• [Assignment]
Copy nothing but the lines below running from the line containing "banyak mengandalkan…" through the line containing "מידע על מימון או שעבוד", both end lines included.

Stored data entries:
※ ※ ※

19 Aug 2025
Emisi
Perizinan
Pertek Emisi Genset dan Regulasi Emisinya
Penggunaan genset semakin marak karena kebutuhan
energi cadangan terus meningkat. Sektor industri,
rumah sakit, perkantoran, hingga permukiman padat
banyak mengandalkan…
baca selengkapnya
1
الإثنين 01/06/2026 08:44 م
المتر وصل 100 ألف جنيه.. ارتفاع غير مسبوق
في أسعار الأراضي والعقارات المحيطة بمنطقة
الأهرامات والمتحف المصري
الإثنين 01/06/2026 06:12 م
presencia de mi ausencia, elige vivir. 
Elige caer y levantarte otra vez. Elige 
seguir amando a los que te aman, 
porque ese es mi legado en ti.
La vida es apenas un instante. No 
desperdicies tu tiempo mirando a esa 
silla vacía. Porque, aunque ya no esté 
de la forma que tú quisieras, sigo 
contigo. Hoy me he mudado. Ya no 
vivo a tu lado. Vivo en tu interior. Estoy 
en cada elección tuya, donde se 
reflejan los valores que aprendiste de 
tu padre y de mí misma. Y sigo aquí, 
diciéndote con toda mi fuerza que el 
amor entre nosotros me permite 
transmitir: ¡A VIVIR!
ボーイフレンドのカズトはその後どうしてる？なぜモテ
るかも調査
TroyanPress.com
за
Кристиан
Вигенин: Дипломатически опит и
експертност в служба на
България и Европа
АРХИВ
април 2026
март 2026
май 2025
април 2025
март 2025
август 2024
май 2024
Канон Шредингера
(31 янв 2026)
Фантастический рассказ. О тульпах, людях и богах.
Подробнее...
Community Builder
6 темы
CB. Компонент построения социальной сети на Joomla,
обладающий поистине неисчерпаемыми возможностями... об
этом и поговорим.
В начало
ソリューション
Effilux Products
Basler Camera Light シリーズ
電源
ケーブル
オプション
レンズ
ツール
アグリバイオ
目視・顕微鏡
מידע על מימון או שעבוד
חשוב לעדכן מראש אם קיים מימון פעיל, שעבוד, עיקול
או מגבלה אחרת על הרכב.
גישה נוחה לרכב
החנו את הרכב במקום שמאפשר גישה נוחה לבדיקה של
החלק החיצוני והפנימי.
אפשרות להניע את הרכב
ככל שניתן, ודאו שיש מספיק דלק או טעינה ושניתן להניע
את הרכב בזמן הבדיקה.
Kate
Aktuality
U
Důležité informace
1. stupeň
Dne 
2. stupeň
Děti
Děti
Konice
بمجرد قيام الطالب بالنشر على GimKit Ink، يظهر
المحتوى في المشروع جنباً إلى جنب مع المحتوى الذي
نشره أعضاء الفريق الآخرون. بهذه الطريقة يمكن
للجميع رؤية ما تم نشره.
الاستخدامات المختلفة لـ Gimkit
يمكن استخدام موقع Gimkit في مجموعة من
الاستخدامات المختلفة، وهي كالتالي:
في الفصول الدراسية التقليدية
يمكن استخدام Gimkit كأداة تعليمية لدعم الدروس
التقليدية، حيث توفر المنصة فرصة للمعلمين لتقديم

※ ※ ※

• [Result of the task]
banyak mengandalkan…
baca selengkapnya
1
الإثنين 01/06/2026 08:44 م
المتر وصل 100 ألف جنيه.. ارتفاع غير مسبوق
في أسعار الأراضي والعقارات المحيطة بمنطقة
الأهرامات والمتحف المصري
الإثنين 01/06/2026 06:12 م
presencia de mi ausencia, elige vivir. 
Elige caer y levantarte otra vez. Elige 
seguir amando a los que te aman, 
porque ese es mi legado en ti.
La vida es apenas un instante. No 
desperdicies tu tiempo mirando a esa 
silla vacía. Porque, aunque ya no esté 
de la forma que tú quisieras, sigo 
contigo. Hoy me he mudado. Ya no 
vivo a tu lado. Vivo en tu interior. Estoy 
en cada elección tuya, donde se 
reflejan los valores que aprendiste de 
tu padre y de mí misma. Y sigo aquí, 
diciéndote con toda mi fuerza que el 
amor entre nosotros me permite 
transmitir: ¡A VIVIR!
ボーイフレンドのカズトはその後どうしてる？なぜモテ
るかも調査
TroyanPress.com
за
Кристиан
Вигенин: Дипломатически опит и
експертност в служба на
България и Европа
АРХИВ
април 2026
март 2026
май 2025
април 2025
март 2025
август 2024
май 2024
Канон Шредингера
(31 янв 2026)
Фантастический рассказ. О тульпах, людях и богах.
Подробнее...
Community Builder
6 темы
CB. Компонент построения социальной сети на Joomla,
обладающий поистине неисчерпаемыми возможностями... об
этом и поговорим.
В начало
ソリューション
Effilux Products
Basler Camera Light シリーズ
電源
ケーブル
オプション
レンズ
ツール
アグリバイオ
目視・顕微鏡
מידע על מימון או שעבוד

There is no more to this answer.